I recently conducting some experiments and obtained the following pulse train from one of the sensors. I want to count the pulses with attachInterrupt() function.
I was wondering if this pulse train (see the figure) can be counted. The reason I am asking this questions is because I am concerned about the peak value of the voltage (~ 4V) and it has also got some noise.
Of course, I can test it by doing the experiment on an Arduino board itself, but I am seeking opinion on this forum so that if it can not be read then I will need some suggestions from you guys on how to filter this so that Arduino can read this.
I was wondering if this pulse train (see the figure) can be counted. The reason I am asking this questions is because I am concerned about the peak value of the voltage (~ 4V) and it has also got some noise.
It can be counted but that signal is not clean and will produce bad counting.Interrupts are very fast and that ripple will provoke some false counting.
Perhaps that noise is just a debouncing problem, from where are you reading that pulse?
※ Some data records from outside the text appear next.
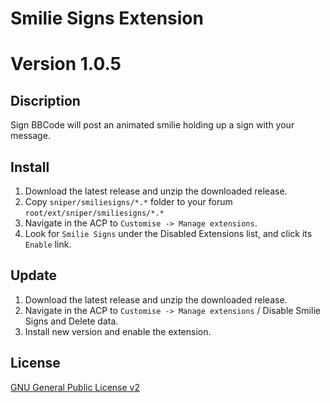 # Smilie Signs Extension
# Version 1.0.5

## Discription
Sign BBCode will post an animated smilie holding up a sign with your message.

## Install
1. Download the latest release and unzip the downloaded release.
2. Copy `sniper/smiliesigns/*.*` folder to your forum `root/ext/sniper/smiliesigns/*.*`
3. Navigate in the ACP to `Customise -> Manage extensions`.
4. Look for `Smilie Signs` under the Disabled Extensions list, and click its `Enable` link.

## Update
1. Download the latest release and unzip the downloaded release.
2. Navigate in the ACP to `Customise -> Manage extensions` / Disable Smilie Signs and Delete data.
4. Install new version and enable the extension.

## License
[GNU General Public License v2](http://opensource.org/licenses/GPL-2.0)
Is it a button or a sensor?
You could use a Schmitt Trigger to smooth the signal and turn it in a pure square wave ready to be applied in the interrupt pin
See this:
I am getting the signal from a VR Crank Sensor --> NI 9752 module (Product Documentation - NI). I will look into Sch. Trigger. Do you think 4V, instead of 5V will generate the interrupt?
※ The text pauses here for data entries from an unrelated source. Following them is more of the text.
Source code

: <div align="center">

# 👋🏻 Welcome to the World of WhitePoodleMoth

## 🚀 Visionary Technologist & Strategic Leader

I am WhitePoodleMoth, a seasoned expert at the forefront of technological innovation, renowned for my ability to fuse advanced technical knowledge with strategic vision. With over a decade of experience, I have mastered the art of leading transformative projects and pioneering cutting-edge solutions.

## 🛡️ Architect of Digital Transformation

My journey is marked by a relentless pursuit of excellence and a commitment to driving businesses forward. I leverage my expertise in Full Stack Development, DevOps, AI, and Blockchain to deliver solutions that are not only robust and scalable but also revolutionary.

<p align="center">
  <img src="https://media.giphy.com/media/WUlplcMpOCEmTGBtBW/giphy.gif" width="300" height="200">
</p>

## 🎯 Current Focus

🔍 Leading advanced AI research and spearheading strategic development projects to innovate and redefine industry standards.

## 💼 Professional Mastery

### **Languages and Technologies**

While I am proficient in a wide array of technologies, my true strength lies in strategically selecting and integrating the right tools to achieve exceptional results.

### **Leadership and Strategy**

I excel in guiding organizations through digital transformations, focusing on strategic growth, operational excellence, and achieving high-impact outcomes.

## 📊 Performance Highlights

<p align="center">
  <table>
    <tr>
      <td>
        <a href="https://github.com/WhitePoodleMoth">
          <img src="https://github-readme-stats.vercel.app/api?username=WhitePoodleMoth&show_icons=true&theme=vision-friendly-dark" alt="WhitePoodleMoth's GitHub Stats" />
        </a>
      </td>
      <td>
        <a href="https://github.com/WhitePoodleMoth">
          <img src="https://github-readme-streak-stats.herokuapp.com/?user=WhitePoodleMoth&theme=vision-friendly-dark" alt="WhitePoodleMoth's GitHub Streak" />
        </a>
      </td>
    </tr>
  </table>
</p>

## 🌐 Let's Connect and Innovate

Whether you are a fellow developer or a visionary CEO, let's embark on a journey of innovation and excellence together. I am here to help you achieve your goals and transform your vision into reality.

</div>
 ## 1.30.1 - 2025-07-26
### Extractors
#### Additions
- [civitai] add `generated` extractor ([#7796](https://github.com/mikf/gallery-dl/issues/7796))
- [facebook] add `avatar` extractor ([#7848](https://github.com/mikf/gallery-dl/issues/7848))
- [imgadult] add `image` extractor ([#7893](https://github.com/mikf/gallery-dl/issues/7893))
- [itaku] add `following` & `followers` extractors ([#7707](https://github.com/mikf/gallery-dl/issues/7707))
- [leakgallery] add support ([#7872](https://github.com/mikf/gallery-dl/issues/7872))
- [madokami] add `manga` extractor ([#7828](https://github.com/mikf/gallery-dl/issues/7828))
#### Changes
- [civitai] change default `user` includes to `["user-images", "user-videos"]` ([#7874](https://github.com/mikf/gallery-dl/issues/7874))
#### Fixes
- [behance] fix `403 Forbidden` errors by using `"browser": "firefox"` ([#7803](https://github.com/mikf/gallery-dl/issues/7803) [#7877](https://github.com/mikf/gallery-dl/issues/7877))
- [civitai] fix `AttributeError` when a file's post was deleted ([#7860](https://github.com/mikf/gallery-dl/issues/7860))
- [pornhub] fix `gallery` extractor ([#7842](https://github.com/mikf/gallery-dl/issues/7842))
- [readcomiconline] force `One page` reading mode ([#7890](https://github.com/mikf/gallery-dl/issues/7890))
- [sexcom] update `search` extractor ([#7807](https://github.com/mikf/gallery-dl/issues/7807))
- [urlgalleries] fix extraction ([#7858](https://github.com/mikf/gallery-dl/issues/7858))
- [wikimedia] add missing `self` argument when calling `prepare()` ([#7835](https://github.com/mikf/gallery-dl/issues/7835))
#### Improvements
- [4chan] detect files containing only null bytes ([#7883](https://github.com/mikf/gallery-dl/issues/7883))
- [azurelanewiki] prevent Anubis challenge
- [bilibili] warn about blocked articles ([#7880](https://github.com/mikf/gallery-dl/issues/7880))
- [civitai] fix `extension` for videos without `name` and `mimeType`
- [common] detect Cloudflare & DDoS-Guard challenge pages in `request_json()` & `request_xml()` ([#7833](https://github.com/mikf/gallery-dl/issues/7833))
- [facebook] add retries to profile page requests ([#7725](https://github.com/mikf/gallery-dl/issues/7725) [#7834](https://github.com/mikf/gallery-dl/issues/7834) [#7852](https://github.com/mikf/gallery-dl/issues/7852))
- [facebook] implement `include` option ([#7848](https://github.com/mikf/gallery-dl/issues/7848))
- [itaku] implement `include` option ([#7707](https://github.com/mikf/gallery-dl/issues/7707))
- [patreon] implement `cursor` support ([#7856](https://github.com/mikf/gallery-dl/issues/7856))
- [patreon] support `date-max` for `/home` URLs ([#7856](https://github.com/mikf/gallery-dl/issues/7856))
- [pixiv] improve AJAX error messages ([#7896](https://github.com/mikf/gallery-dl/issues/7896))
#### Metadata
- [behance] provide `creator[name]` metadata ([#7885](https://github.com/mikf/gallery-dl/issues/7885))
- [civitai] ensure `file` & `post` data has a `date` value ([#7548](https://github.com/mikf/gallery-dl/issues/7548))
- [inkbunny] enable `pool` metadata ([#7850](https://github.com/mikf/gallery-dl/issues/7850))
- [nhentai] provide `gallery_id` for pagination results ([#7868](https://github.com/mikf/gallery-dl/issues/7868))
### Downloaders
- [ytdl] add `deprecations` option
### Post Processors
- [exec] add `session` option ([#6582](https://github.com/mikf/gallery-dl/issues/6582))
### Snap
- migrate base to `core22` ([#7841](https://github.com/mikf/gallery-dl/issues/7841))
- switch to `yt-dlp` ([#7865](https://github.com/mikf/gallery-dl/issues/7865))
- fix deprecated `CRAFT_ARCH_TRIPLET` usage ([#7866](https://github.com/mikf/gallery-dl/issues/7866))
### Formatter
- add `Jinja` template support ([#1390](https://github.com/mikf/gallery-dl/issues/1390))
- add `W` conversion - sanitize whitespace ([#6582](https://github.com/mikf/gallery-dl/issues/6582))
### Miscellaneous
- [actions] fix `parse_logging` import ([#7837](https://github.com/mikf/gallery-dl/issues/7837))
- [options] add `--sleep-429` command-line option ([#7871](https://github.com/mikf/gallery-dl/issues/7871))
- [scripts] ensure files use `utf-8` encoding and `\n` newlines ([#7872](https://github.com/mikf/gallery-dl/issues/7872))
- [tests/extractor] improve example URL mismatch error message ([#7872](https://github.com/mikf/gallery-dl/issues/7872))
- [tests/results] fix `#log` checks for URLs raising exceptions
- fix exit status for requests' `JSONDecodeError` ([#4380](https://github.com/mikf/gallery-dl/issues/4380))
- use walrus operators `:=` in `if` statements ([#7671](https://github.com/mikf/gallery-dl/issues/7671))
Do you think 4V, instead of 5V will generate the interrupt?
Yes it will trigger the interrupt.If you decide to use the Schmitt Trigger then the output of it will be 5V, so it's ok.
Are you just using the VR Crank Sensor alone or do you have that module NI 9752 ?
Well... VR sensor outputs a sinusoidal-like output . So I cannot use that directly in Arduino. So I am sending VR sensor output to NI 9752 module mounted on an NI cRIO controller and the module filters the VR output as a pulse. I am planning to send this output off NI 9752 module to Arduino.
That's correct.
So get a Schmitt Trigger and test the results or compare the signal with a scope.
If you see no spikes then you could try to count the pulses.
It is possible to do some spike rejection in software. If you know the maximum expected shaft speed (that gives you the minimum pulse width) then use a pin change interrupt and measure the time between the pin going high and then going low, if it's below the expected minimum pulse width then assume it's a spike and don't count it. I have used a similar system when measuring OOK RF signals.